Far Out Isn’t Far Enough: The Tomi Ungerer Story (Bernstein, 2012)
Yes, I found some of the images in the film distasteful.
That’s a good thing.
Art can and perhaps should challenge us, or at the very least make demands on our thoughts rather than merely feeble requests for our attention. Far Out Isn’t Far Enough, Brad Bernstein’s documentary about children’s book illustrator/erotica producer Tomi Ungerer celebrates its subject, and by scratching past the broadest, hence most superficial, encomiums, gets us to celebrate him as well.
Rather than cherry-picking the parts of its subject’s production that might be most palatable to a particular audience and glossing over the rest, the film does the slower but more admirable job of revealing how the seeming contradictions are two parts of the same artist, insisting that such contradictions arise from the same place as as the artist’s innovation.
Ungerer ties his bold proclamation that “children should be traumatized” to his artistic vision that pushed children’s fiction beyond the benign and banal. “When we feel fear, we must discover courage in order to survive.” While treading lightly on direct psychoanalysis of the artist, the film (like Ungerer himself) clearly roots his view of the world in a childhood spent in Alsace during wartime. Ungerer learned–and relates–many lessons that we might want to shield children from but which we intuitively suspect they must learn in order to function in the world we inhabit with them. When talking about being forced to learn the language of the conquerors (because speaking French could mean a prison or even death sentence), he wryly opines that it turns out a child “can learn German in four months” and that “it doesn’t take Berlitz; a knife to your throat can suffice.” Later, as he sees the French victors burning all vestiges of German culture, and later still when his own books, previously awarded, are condemned, he speaks of struggling with “cognitive dissonance” that arises when the shifts of time and power call into question easy assumptions about goodness and evil.
The first act narrative, the one we are comfortable with, is that of Ungerer immigrating to America after the war, honing his craft in advertising, and revitalizing the children’s literature genre. If that’s all there was, it would be enough, particularly given the stylish animations of the film and generous sampling of Ungerer’s work. But we get a second act where Ungerer’s political consciousness is funneled into protest posters and underground erotica, and a third where his marginalization (blacklisting?) forces us to challenge our assumptions not just about art and childhood but about governments and cultures that try to control the productions of the former and representations of the latter in order to bolster their claims of higher moral consciousness.
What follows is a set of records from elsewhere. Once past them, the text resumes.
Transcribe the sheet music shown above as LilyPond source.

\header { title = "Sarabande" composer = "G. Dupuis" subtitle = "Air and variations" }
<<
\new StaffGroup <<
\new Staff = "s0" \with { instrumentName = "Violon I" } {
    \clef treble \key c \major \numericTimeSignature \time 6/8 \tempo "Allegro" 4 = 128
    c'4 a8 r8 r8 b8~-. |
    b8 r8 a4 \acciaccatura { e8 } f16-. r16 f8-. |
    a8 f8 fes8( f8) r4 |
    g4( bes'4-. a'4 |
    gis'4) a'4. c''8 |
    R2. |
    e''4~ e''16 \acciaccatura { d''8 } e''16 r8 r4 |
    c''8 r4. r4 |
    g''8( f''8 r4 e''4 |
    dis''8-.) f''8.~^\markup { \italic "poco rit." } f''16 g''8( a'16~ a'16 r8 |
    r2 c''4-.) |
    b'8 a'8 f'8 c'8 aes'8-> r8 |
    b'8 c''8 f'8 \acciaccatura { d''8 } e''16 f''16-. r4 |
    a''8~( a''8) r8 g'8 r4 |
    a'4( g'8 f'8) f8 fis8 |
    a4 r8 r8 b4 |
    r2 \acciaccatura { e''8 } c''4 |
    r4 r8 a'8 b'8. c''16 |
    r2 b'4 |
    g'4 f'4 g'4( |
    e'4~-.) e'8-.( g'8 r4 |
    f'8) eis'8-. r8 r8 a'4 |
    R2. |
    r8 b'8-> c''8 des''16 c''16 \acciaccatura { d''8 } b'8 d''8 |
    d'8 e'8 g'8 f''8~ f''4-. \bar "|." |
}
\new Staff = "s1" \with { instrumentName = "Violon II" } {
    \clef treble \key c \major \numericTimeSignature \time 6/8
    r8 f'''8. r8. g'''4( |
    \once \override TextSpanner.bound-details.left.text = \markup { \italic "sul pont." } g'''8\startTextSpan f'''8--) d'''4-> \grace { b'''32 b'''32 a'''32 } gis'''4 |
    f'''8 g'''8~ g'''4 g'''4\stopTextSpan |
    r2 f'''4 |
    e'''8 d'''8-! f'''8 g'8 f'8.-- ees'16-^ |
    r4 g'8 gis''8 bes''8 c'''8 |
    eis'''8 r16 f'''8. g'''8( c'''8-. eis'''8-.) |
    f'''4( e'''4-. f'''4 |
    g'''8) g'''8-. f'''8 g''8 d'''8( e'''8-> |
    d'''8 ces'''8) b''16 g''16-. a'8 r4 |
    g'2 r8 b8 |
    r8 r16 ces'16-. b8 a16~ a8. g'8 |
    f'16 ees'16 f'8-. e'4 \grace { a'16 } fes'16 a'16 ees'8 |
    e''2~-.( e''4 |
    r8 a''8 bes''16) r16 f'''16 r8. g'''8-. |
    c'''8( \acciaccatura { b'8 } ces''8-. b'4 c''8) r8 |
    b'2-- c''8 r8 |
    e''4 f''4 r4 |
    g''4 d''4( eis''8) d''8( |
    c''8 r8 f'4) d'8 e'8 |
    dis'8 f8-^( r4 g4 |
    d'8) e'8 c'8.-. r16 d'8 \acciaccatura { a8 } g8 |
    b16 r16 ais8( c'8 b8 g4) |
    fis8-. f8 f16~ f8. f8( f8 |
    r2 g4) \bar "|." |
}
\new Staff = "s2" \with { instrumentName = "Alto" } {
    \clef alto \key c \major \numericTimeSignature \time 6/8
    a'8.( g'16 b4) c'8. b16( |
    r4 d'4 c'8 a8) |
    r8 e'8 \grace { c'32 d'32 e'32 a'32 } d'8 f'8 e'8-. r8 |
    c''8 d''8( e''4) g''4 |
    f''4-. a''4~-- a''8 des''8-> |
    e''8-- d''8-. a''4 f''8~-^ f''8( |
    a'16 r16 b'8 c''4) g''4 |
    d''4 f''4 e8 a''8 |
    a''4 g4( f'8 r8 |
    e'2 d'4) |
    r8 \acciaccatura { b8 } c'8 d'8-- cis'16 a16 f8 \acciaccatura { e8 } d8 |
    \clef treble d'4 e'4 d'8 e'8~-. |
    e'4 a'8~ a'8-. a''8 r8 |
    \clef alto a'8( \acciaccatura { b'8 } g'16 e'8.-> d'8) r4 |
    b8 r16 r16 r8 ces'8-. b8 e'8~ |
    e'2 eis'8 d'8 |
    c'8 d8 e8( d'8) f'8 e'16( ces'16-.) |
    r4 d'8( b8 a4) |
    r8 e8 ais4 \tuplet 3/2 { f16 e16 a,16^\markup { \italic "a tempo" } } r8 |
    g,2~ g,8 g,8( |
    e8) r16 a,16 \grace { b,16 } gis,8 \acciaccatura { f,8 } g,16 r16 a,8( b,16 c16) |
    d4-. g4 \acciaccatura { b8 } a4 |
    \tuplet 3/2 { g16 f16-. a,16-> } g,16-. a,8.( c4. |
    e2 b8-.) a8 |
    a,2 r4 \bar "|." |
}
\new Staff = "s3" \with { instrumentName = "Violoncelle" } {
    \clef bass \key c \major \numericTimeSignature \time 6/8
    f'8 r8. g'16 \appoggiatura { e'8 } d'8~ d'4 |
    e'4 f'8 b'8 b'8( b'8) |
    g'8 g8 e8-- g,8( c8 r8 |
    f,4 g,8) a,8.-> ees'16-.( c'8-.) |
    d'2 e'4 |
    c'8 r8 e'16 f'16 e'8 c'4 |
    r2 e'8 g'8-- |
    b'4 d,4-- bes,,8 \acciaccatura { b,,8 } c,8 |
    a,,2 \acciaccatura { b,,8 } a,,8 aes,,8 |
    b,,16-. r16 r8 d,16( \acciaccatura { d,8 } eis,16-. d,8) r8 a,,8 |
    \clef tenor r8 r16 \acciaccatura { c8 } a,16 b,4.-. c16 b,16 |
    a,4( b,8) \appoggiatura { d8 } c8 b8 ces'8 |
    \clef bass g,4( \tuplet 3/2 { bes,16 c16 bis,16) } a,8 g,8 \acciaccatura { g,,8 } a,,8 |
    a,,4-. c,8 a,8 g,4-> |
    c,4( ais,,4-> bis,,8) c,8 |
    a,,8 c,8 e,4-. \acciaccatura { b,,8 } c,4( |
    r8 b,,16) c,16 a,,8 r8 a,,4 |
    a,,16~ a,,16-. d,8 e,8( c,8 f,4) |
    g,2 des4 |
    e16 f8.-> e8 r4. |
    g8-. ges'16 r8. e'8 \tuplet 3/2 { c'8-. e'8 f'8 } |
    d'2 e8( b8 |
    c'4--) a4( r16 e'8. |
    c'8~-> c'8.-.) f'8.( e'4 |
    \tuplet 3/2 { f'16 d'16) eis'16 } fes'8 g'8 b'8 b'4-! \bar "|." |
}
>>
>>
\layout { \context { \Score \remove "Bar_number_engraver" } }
Far Out Isn’t Far Enough also contains appreciations, including a moving and forceful one from Maurice Sendak. Why is it that artists often appear the most willing to acknowledge those who have opened doors for them, carved out spaces (often at great price) into which those that follow can plant their seeds to green our imaginations? Could it be, perhaps, because they feel more deeply than many of us the little compromises that aren’t so little and the small hypocrisies that that allow us to repress deeper taboos and more disturbing conflicts? I would argue that if you love Maurice Sendak (or Lemony Snicket, or, heck, J, K. Rowling) you owe a debt to Tomi Ungerer whether you’ve (or they’ve) read him or not. The line of influence may not be a straight one; often it isn’t. But one quality of great art is that it pushes the boundaries–not just of taste, but of perception. By challenging the conventional or status quo, it lets us see more…and more deeply.
The world is often a bewildering, often a scary place, not just for children, but for all of us. It’s okay to say that. It’s okay to see that. It is when we are aware of our fears that we search for–and often find–the courage to confront them.
Far Out Isn’t Far Enough was a part of the “New Docs” program at the 2013 Full Frame Documentary Film Festival.